## Source records
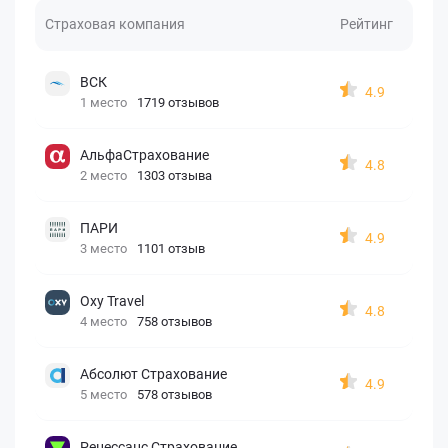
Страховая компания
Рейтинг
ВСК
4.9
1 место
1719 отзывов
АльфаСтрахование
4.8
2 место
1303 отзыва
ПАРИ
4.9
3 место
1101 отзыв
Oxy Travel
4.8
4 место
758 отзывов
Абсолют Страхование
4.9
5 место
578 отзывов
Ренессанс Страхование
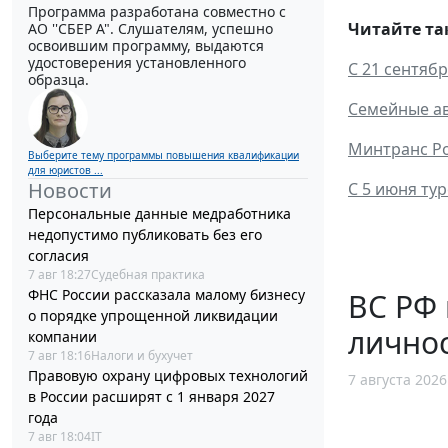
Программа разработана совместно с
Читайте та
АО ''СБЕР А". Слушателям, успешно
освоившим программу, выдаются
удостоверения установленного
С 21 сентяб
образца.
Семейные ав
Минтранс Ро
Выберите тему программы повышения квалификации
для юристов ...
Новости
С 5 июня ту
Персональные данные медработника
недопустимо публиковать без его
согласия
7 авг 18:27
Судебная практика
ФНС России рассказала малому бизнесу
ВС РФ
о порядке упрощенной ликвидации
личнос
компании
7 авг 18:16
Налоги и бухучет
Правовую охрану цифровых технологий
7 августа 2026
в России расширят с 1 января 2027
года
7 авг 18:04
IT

---

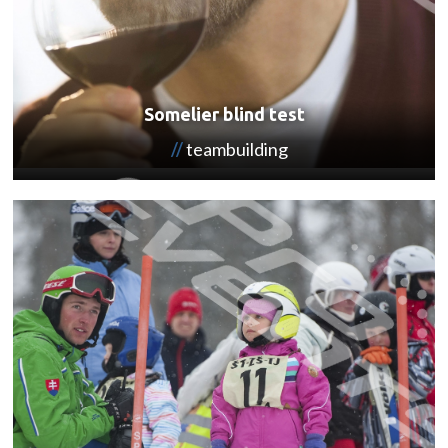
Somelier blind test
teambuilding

## What to produce
Identify and extract each line of the listing that contains "отзывов".

## Result for this task
1719 отзывов
758 отзывов
578 отзывов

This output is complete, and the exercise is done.